Dad’s experience was different
My first job, other than cutting grass and pulling weeds for neighbors, was helping Ray with his paper route. The going rate for helpers was one dollar a week. My first job, which was my total responsibility was carrying newspapers. I carried several routes in Highland Park and East Highland Park but, the route I carried the longest was Third Avenue, from Brookland Park Boulevard to Milton Street and Dill Avenue and Jerry was my helper and I paid him one dollar a week. If you carried about 100 papers, you could make about six or seven dollars a week, if the people would pay you. Sometimes a customer would be behind fifteen or twenty weeks and the paper boy was not allowed to stop the paper and he still was responsible to pay his bill on time every week. I would sometimes wait for hours to catch a customer at home and collect for the paper.
When I was 15 and a sophomore in high school, I got a job after school and on Saturdays, at the Spotless Hardware Store on Williamsburg Road. Mr. Peck was my boss and I made 50 cents an hour. My first assignment was assembling toys for Christmas (Bicycles, wagons, scooters, and the hardest to put together were those little steel pedal cars). When a customer bought a car from Mr. Peck, it was always assembled and ready to go. One time a customer came in ans asked Mr. Peck for something that he would Guarantee to kill potato beetles. Old Mr. peck went straight to the tool section and took down a hammer and reached under counter and added a wooden block. He then handed them to the man and the guy bought the hammer and went out. This job kept me from playing sports, because they practiced after school…it messed up lots of extra curricular activities but it did allow me to save 400 dollars for a 51 Chevrolet, and 100 dollars for the first year’s insurance. This is the only way Dad would let us buy a car. My Senior year was a great year with that car. It kept me broke but, it sure enhanced my dating possibilities with Rhoda Lush. My part time work with Spotless Stores continued for 10 years.

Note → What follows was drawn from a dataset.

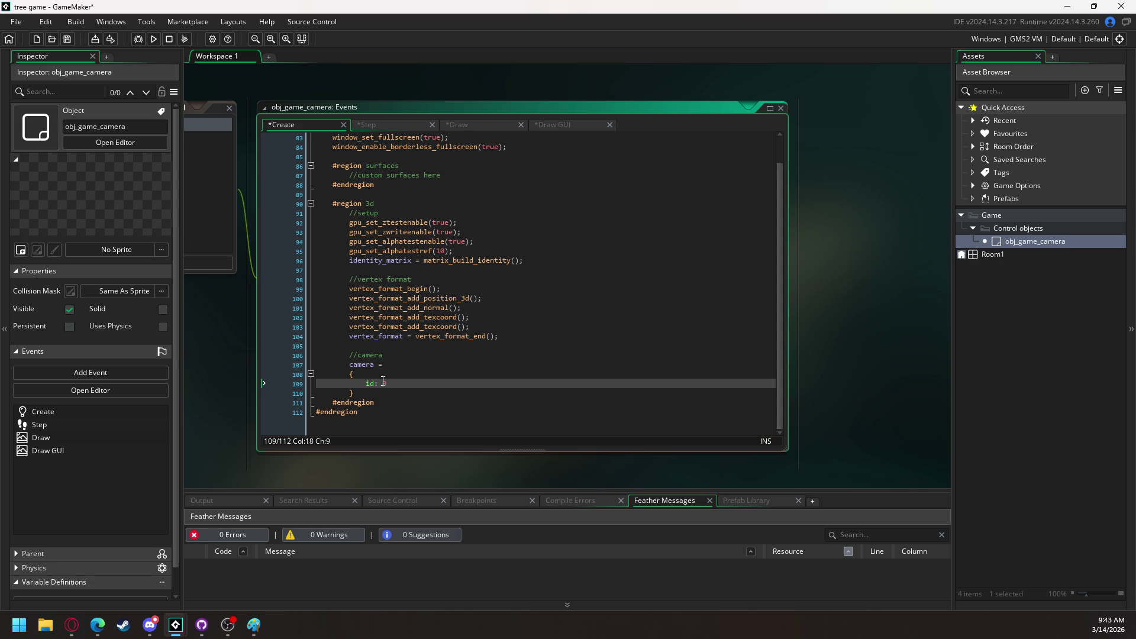
type(",")
key("Return")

Dad was proud of his work.
As a teenager -when I first became cognizant of such things- I can’t remember being interested or impressed by Dad’s work. I heard the occasional detail from his assignments over the years, but it didn’t make a particular impression. Later, after he retired (at age 53, by the way – that’s not going to happen for me), I began to appreciate what he accomplished as a man whose traditional schooling ended after one year in college.

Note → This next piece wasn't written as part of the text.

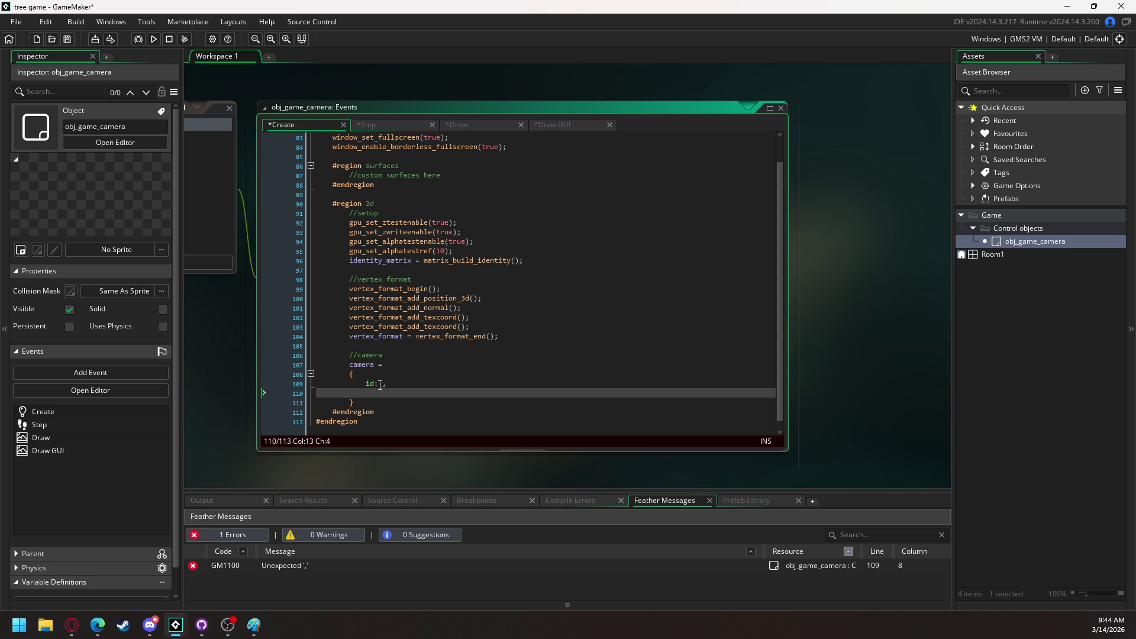
left_click(383, 375)
left_click(380, 384)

After a year at The Virginia Polytechnic Institute, at The Richmond Professional Institute, Cooperating with the College of William and Mary, I dropped out and went to work at Souther States Cooperative, on Main Street, in
Downtown Richmond. I left them and went to work for Virginia Power, downtown on Franklin Street. Finally, I got a jog as a Warehouseman for Chesapeake and Potomac Telephone Company (A Bell System Company). In twenty-nine years, I was a Warehouseman, Frameman, Lineman, Cable Splicer, Line Foreman, Splicing Foreman, Contract Foreman, Maintenance Foreman, Safety Staff Support Associate, Quality Staff Associate, Cable Maintenance Staff Support Associate, Computer Training Assistant Manager, and Auto Cad Supervisor in the Major Customer Technical Support Group
Dad worked. He taught me to work, and to appreciate work.